◆ **Problem requirements**
Could the records below be restated word for word, without a single picture?

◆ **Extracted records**
^^^^
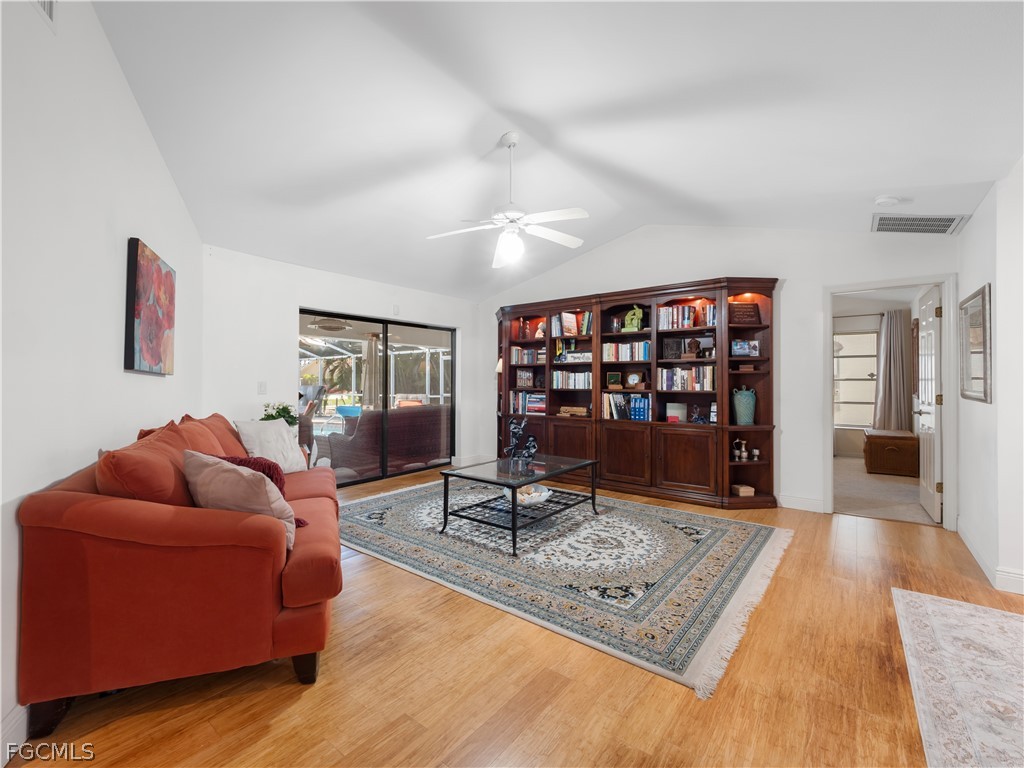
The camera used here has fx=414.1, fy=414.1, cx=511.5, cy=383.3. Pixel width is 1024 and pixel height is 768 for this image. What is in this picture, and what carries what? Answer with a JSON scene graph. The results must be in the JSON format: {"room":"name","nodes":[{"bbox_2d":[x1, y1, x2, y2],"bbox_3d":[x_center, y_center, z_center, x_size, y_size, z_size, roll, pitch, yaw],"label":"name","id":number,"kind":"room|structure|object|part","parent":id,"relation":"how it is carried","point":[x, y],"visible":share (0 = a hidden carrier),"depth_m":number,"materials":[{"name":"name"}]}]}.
{"room":"living room","nodes":[
{"label":"living room","id":0,"kind":"room"},
{"bbox_2d":[0,0,204,757],"bbox_3d":[-1.677,-0.364,1.284,0.141,3.230,5.508,0,0,-24],"label":"left wall","id":1,"kind":"structure","parent":0,"point":[113,349],"depth_m":1.71,"materials":[{"name":"white paint"}]},
{"bbox_2d":[0,703,28,764],"bbox_3d":[-1.385,1.147,0.740,0.016,0.126,3.944,0,0,-23],"label":"baseboard","id":2,"kind":"structure","parent":1,"relation":"attached to","point":[13,721],"depth_m":1.36,"materials":[{"name":"white paint"}]},
{"bbox_2d":[33,0,56,30],"bbox_3d":[-1.735,-1.532,1.449,0.020,0.273,0.399,0,0,-25],"label":"wall vent","id":3,"kind":"object","parent":1,"relation":"attached to","point":[49,9],"visible":0.95,"depth_m":1.60,"materials":[{"name":"white metal"}]},
{"bbox_2d":[123,237,175,375],"bbox_3d":[-2.200,-0.428,2.557,0.045,0.730,0.716,0,0,-24],"label":"painting","id":4,"kind":"object","parent":1,"relation":"attached to","point":[143,278],"visible":0.99,"depth_m":2.41},
{"bbox_2d":[261,401,297,427],"bbox_3d":[-2.239,0.363,3.996,0.339,0.396,0.337,0,0,-23],"label":"potted plant","id":5,"kind":"object","parent":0,"point":[274,418],"visible":0.5,"depth_m":3.96,"materials":[{"name":"green plant"}]},
{"bbox_2d":[309,315,352,331],"bbox_3d":[-2.913,-1.054,6.750,0.722,0.342,0.719,0,0,38],"label":"patio ceiling fan","id":6,"kind":"object","parent":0,"point":[327,325],"visible":0.86,"depth_m":6.60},
{"bbox_2d":[203,245,483,481],"bbox_3d":[-1.666,-0.048,5.251,0.158,2.565,4.006,0,0,38],"label":"back wall","id":7,"kind":"structure","parent":0,"point":[283,353],"depth_m":4.31,"materials":[{"name":"white paint"}]},
{"bbox_2d":[257,381,266,394],"bbox_3d":[-2.492,0.040,4.132,0.014,0.122,0.073,0,0,38],"label":"light switch","id":8,"kind":"object","parent":7,"relation":"attached to","point":[261,386],"visible":0.98,"depth_m":4.13,"materials":[{"name":"white plastic"}]},
{"bbox_2d":[300,308,456,486],"bbox_3d":[-1.682,0.205,5.444,0.110,1.993,2.193,0,0,38],"label":"sliding glass door","id":9,"kind":"structure","parent":7,"relation":"in","point":[384,358],"depth_m":5.38,"materials":[{"name":"glass"}]},
{"bbox_2d":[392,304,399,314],"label":"wall sensor","id":10,"kind":"object","parent":7,"relation":"attached to","point":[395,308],"visible":0.98,"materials":[{"name":"white"}]},
{"bbox_2d":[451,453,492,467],"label":"baseboard","id":11,"kind":"structure","parent":7,"relation":"attached to","point":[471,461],"depth_m":6.25,"materials":[{"name":"white paint"}]},
{"bbox_2d":[4,467,1023,767],"bbox_3d":[0.555,1.259,2.428,6.539,0.100,6.340,0,0,38],"label":"floor","id":12,"kind":"structure","parent":0,"point":[365,571],"depth_m":1.64,"materials":[{"name":"brown wood"}]},
{"bbox_2d":[15,411,343,739],"bbox_3d":[-1.526,0.735,2.418,0.949,0.966,2.075,0,0,-21],"label":"red sofa","id":13,"kind":"object","parent":12,"relation":"on","point":[92,508],"visible":0.94,"depth_m":1.53,"materials":[{"name":"red fabric"}]},
{"bbox_2d":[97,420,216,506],"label":"red pillow","id":14,"kind":"object","parent":13,"relation":"on","point":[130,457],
^^^^
◆ **Solution to this exercise**
The camera used here has fx=414.1, fy=414.1, cx=511.5, cy=383.3. Pixel width is 1024 and pixel height is 768 for this image. What is in this picture, and what carries what? Answer with a JSON scene graph. The results must be in the JSON format: {"room":"name","nodes":[{"bbox_2d":[x1, y1, x2, y2],"bbox_3d":[x_center, y_center, z_center, x_size, y_size, z_size, roll, pitch, yaw],"label":"name","id":number,"kind":"room|structure|object|part","parent":id,"relation":"how it is carried","point":[x, y],"visible":share (0 = a hidden carrier),"depth_m":number,"materials":[{"name":"name"}]}]}.
{"room":"living room","nodes":[
{"label":"living room","id":0,"kind":"room"},
{"bbox_2d":[0,0,204,757],"bbox_3d":[-1.677,-0.364,1.284,0.141,3.230,5.508,0,0,-24],"label":"left wall","id":1,"kind":"structure","parent":0,"point":[113,349],"depth_m":1.71,"materials":[{"name":"white paint"}]},
{"bbox_2d":[0,703,28,764],"bbox_3d":[-1.385,1.147,0.740,0.016,0.126,3.944,0,0,-23],"label":"baseboard","id":2,"kind":"structure","parent":1,"relation":"attached to","point":[13,721],"depth_m":1.36,"materials":[{"name":"white paint"}]},
{"bbox_2d":[33,0,56,30],"bbox_3d":[-1.735,-1.532,1.449,0.020,0.273,0.399,0,0,-25],"label":"wall vent","id":3,"kind":"object","parent":1,"relation":"attached to","point":[49,9],"visible":0.95,"depth_m":1.60,"materials":[{"name":"white metal"}]},
{"bbox_2d":[123,237,175,375],"bbox_3d":[-2.200,-0.428,2.557,0.045,0.730,0.716,0,0,-24],"label":"painting","id":4,"kind":"object","parent":1,"relation":"attached to","point":[143,278],"visible":0.99,"depth_m":2.41},
{"bbox_2d":[261,401,297,427],"bbox_3d":[-2.239,0.363,3.996,0.339,0.396,0.337,0,0,-23],"label":"potted plant","id":5,"kind":"object","parent":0,"point":[274,418],"visible":0.5,"depth_m":3.96,"materials":[{"name":"green plant"}]},
{"bbox_2d":[309,315,352,331],"bbox_3d":[-2.913,-1.054,6.750,0.722,0.342,0.719,0,0,38],"label":"patio ceiling fan","id":6,"kind":"object","parent":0,"point":[327,325],"visible":0.86,"depth_m":6.60},
{"bbox_2d":[203,245,483,481],"bbox_3d":[-1.666,-0.048,5.251,0.158,2.565,4.006,0,0,38],"label":"back wall","id":7,"kind":"structure","parent":0,"point":[283,353],"depth_m":4.31,"materials":[{"name":"white paint"}]},
{"bbox_2d":[257,381,266,394],"bbox_3d":[-2.492,0.040,4.132,0.014,0.122,0.073,0,0,38],"label":"light switch","id":8,"kind":"object","parent":7,"relation":"attached to","point":[261,386],"visible":0.98,"depth_m":4.13,"materials":[{"name":"white plastic"}]},
{"bbox_2d":[300,308,456,486],"bbox_3d":[-1.682,0.205,5.444,0.110,1.993,2.193,0,0,38],"label":"sliding glass door","id":9,"kind":"structure","parent":7,"relation":"in","point":[384,358],"depth_m":5.38,"materials":[{"name":"glass"}]},
{"bbox_2d":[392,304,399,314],"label":"wall sensor","id":10,"kind":"object","parent":7,"relation":"attached to","point":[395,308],"visible":0.98,"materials":[{"name":"white"}]},
{"bbox_2d":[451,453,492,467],"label":"baseboard","id":11,"kind":"structure","parent":7,"relation":"attached to","point":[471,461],"depth_m":6.25,"materials":[{"name":"white paint"}]},
{"bbox_2d":[4,467,1023,767],"bbox_3d":[0.555,1.259,2.428,6.539,0.100,6.340,0,0,38],"label":"floor","id":12,"kind":"structure","parent":0,"point":[365,571],"depth_m":1.64,"materials":[{"name":"brown wood"}]},
{"bbox_2d":[15,411,343,739],"bbox_3d":[-1.526,0.735,2.418,0.949,0.966,2.075,0,0,-21],"label":"red sofa","id":13,"kind":"object","parent":12,"relation":"on","point":[92,508],"visible":0.94,"depth_m":1.53,"materials":[{"name":"red fabric"}]},
{"bbox_2d":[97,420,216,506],"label":"red pillow","id":14,"kind":"object","parent":13,"relation":"on","point":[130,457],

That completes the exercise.